Once the line containing "pinky tip: (264, 284)" is found in the entries below, restate it and each following line word for word, stopping after the line containing "index pip: (216, 217)".

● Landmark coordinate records
•••

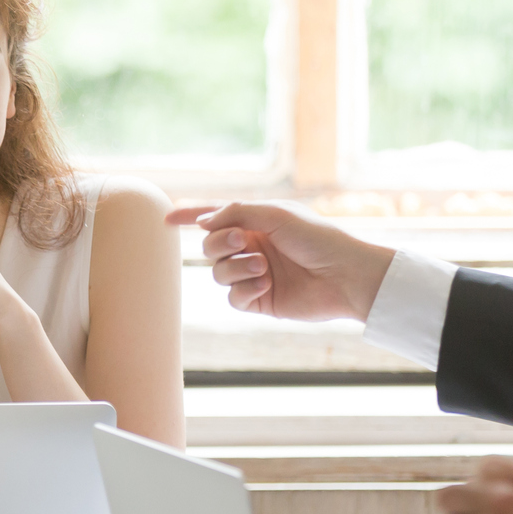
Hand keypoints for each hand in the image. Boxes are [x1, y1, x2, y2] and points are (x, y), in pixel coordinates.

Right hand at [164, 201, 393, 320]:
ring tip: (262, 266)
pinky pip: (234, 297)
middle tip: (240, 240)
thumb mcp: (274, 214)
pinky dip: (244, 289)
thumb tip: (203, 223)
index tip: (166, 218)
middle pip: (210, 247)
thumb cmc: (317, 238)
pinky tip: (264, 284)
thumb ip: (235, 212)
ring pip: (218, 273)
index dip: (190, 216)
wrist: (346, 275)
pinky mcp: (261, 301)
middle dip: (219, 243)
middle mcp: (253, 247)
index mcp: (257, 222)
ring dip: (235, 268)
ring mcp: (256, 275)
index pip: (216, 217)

•••

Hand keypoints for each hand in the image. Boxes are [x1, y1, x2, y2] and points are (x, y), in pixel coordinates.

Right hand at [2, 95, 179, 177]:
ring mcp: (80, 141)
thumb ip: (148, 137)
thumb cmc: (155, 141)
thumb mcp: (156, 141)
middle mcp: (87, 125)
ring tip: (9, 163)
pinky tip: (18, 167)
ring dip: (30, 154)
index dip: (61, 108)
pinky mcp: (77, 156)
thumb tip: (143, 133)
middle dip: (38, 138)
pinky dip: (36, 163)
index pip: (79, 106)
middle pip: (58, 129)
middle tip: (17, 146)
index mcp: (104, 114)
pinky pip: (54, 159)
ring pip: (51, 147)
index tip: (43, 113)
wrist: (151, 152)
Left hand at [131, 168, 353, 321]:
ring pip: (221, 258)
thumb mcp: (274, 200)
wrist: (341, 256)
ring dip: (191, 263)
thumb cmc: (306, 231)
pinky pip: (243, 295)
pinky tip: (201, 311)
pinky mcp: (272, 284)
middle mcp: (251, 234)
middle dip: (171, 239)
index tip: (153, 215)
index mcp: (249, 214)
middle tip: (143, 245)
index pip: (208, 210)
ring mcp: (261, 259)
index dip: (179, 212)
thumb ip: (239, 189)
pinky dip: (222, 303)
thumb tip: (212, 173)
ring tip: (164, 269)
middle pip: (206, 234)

•••

● Result of this task
pinky tip: (264, 284)
thumb ip: (235, 212)
ring pip: (218, 273)
index dip: (190, 216)
wrist: (346, 275)
pinky mcp: (261, 301)
middle dip: (219, 243)
middle mcp: (253, 247)
index mcp: (257, 222)
ring dip: (235, 268)
ring mcp: (256, 275)
index pip: (216, 217)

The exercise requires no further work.